Heheheh, my dogs best pal is a 3/4 GR x 1/4 Collie; but he looks just like a lean streamline Golden, his love of water and even better really muddy water means he ends up being hosed down after every trip out 

Here's him leading our dog astray Puppy Bathtime


----------



## beltabout (Dec 11, 2010)

RobD-BCactive said:


> Heheheh, my dogs best pal is a 3/4 GR x 1/4 Collie; but he looks just like a lean streamline Golden, his love of water and even better really muddy water means he ends up being hosed down after every trip out
> 
> Here's him leading our dog astray Puppy Bathtime


Great video Just what I meant. Mine often look like they are black legged retrievers as they have a dirty tide mark right across the middle.


----------



## haeveymolly (Mar 7, 2009)

Dont know a lot about goldens but the oned ive seen always seem quite calm and sedate but also given the opportunity quite playfull and energetic, the term "hyper" i try to avoid as i believe "hyper activity" is "created, not a normal characteristic of any breed. Love Goldies


----------



## newfiesmum (Apr 21, 2010)

I had the honour of owning a golden retriever for nearly fourteen years and he was a very laid back, gentle dog. They may need a fair bit of exercise, but hyper? Never heard of such a thing.


----------



## Nicky10 (Jan 11, 2010)

Having spent 5 hours yesterday with a golden retriever lying over my feet most of it I'd say not so hyper lol.


----------



## angelblue (Aug 4, 2009)

a gr is all dogs to all people rolled into one.
perfect breed for almost any situation.

very clever, very biddable, gentle, loving.

funny as heck.

would never have another breed.


----------



## Callie (May 6, 2010)

Got 1 4 year old who is sooo laid back but also loves and good play if they can:thumbup:

Got 1 9month old pup who is very playful and energetic and can have her moments..............but this is the same for any pup:lol:

Remember when we first got Amber(4 year old)..........having being used to a westie and it being a bit excitable.......had to phone the breeder cos she just lay there when I put the hoover on and I thought she must be deaf:lol:
Turned out she is just very laid back:thumbup:


----------



## eider (Feb 26, 2011)

I think this is a great breed, we've a 4 year old male and he's just lovely, and i know some other goldens and they're lovely too. U have to screw it big time in their trainning to have a bad dog of this breed. Though i'm not an expert.

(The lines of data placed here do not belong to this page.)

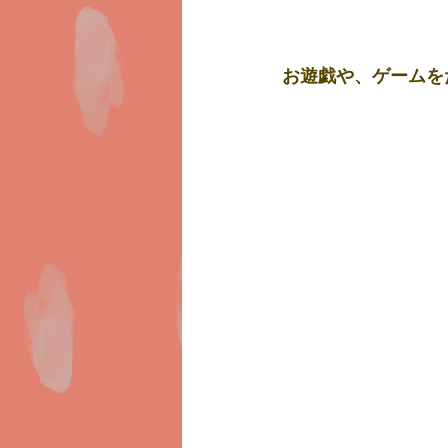
お遊戯や、ゲームをた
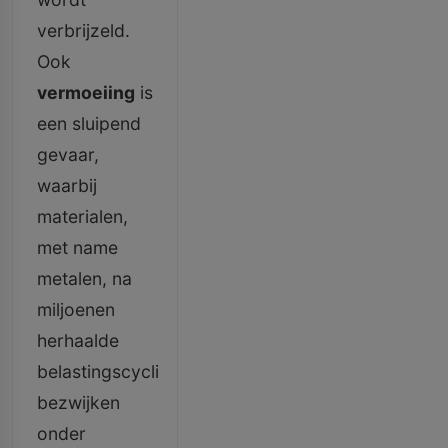
verbrijzeld.
Ook
vermoeiing
is
een sluipend
gevaar,
waarbij
materialen,
met name
metalen, na
miljoenen
herhaalde
belastingscycli
bezwijken
onder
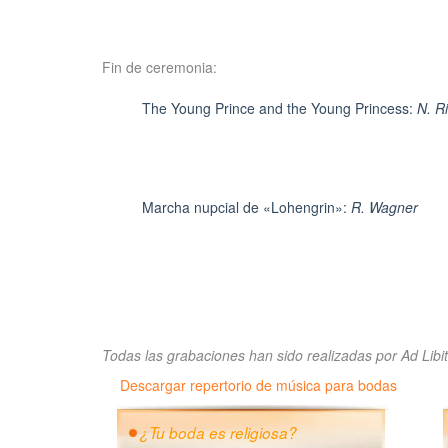
Fin de ceremonia:
The Young Prince and the Young Princess:
N. R
Marcha nupcial de «Lohengrin»:
R. Wagner
Todas las grabaciones han sido realizadas por Ad Libi
Descargar repertorio de música para bodas
¿Tu boda es religiosa?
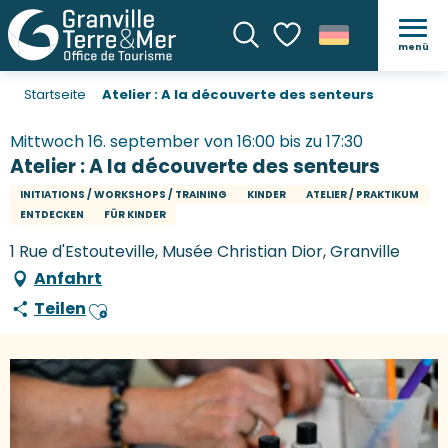
menü
Suche
Voir les favoris
Startseite
Atelier : A la découverte des senteurs
Mittwoch 16. september von 16:00 bis zu 17:30
Atelier : A la découverte des senteurs
INITIATIONS / WORKSHOPS / TRAINING
KINDER
ATELIER / PRAKTIKUM
ENTDECKEN
FÜR KINDER
1 Rue d'Estouteville, Musée Christian Dior, Granville
Anfahrt
Teilen
Ajouter aux favoris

They have a high energy, they can swim for hours, they can go mountain all the morning, they like to run after a ball... but they can relax everywhere, they can sleep everywhere and some of them even are lazy to even go for a walk... i'm talking bout the ones i know.... I think it's a great breed for a first dog.

We even say that we'll always have a golden to reming why we love so much dogs... (this is coz we have a hyperactive boxer)


----------